ABOUT THIS TASK => In full and without change, return each entry.

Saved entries
━━━━━━━━

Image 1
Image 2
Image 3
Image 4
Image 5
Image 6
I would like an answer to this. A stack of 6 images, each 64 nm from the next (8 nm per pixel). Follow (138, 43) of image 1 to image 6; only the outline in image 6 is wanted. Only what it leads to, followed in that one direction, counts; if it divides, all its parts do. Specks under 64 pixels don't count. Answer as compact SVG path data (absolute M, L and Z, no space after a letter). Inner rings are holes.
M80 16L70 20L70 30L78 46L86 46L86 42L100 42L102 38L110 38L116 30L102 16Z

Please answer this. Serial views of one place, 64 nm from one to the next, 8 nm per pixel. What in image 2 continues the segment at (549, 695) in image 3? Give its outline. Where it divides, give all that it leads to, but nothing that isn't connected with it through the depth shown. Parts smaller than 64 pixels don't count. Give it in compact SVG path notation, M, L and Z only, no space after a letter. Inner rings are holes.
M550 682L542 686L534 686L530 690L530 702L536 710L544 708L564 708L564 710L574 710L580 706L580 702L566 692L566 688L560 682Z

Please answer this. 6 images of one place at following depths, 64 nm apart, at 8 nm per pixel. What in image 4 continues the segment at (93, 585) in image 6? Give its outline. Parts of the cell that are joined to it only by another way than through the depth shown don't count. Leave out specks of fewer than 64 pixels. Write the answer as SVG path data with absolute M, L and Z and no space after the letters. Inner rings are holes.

━━━━━━━━

EXERCISE ANSWER =>
Image 1
Image 2
Image 3
Image 4
Image 5
Image 6
I would like an answer to this. A stack of 6 images, each 64 nm from the next (8 nm per pixel). Follow (138, 43) of image 1 to image 6; only the outline in image 6 is wanted. Only what it leads to, followed in that one direction, counts; if it divides, all its parts do. Specks under 64 pixels don't count. Answer as compact SVG path data (absolute M, L and Z, no space after a letter). Inner rings are holes.
M80 16L70 20L70 30L78 46L86 46L86 42L100 42L102 38L110 38L116 30L102 16Z

Please answer this. Serial views of one place, 64 nm from one to the next, 8 nm per pixel. What in image 2 continues the segment at (549, 695) in image 3? Give its outline. Where it divides, give all that it leads to, but nothing that isn't connected with it through the depth shown. Parts smaller than 64 pixels don't count. Give it in compact SVG path notation, M, L and Z only, no space after a letter. Inner rings are holes.
M550 682L542 686L534 686L530 690L530 702L536 710L544 708L564 708L564 710L574 710L580 706L580 702L566 692L566 688L560 682Z

Please answer this. 6 images of one place at following depths, 64 nm apart, at 8 nm per pixel. What in image 4 continues the segment at (93, 585) in image 6? Give its outline. Parts of the cell that are joined to it only by another way than through the depth shown don't count. Leave out specks of fewer than 64 pixels. Write the answer as SVG path data with absolute M, L and Z and no space after the letters. Inner rings are holes.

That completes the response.